**Explore the material:**
**a.** Print the part of the passage on compromised Microsoft SSO accounts that begins at the words "This is already" and ends after the words "the organisation’s infrastructure.".
**b.** Summarize the passage on compromised Microsoft SSO accounts in two sentences.

**Document extract:**

***

In the case of the SSO such as Microsoft login, the risks associated with a successful attack are more extensive than initially anticipated. With access to the victim’s office account, the attacker can perform malicious actions, including:
Accessing all emails and contacts and sending emails on behalf of the victim.
Accessing all SharePoint documents, potentially exposing sensitive company information.
Access to Teams, including the entire chat history, which could compromise communication and collaboration within the organisation.
This is already troubling but depending on the exact context and the potential privileged information the attacker has been able to gather with the credentials, other attacks might be possible.
Indeed, the compromised account could also be used to:
-Interact with other web applications that implement Microsoft SSO, such as Atlassian, planning apps, timesheet apps, and more, potentially gaining unauthorized access to additional resources.
-Gain VPN access to the internal network, allowing the attacker to infiltrate the organisation’s infrastructure.
-Log in on a domain machine, either physically or via Remote Desktop Protocol (RDP)
-Giving the attacker further access to the victim’s workstation and potentially other systems within the network.

***

**Dataset extract:**
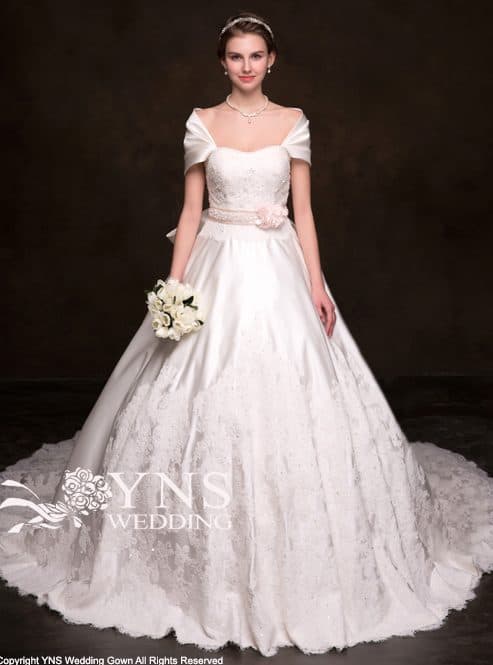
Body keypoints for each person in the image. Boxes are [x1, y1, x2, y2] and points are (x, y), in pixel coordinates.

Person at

***

**Responses:**
**a.**
This is already troubling but depending on the exact context and the potential privileged information the attacker has been able to gather with the credentials, other attacks might be possible.
Indeed, the compromised account could also be used to:
-Interact with other web applications that implement Microsoft SSO, such as Atlassian, planning apps, timesheet apps, and more, potentially gaining unauthorized access to additional resources.
-Gain VPN access to the internal network, allowing the attacker to infiltrate the organisation’s infrastructure.

**b.** A successful attack on an SSO login such as Microsoft's lets the attacker read the victim's emails and contacts, send email as the victim, and access SharePoint documents and the full Teams chat history. Depending on the context, the account could also be used to reach other web applications that implement Microsoft SSO, gain VPN access to the internal network, and log in on a domain machine physically or via RDP.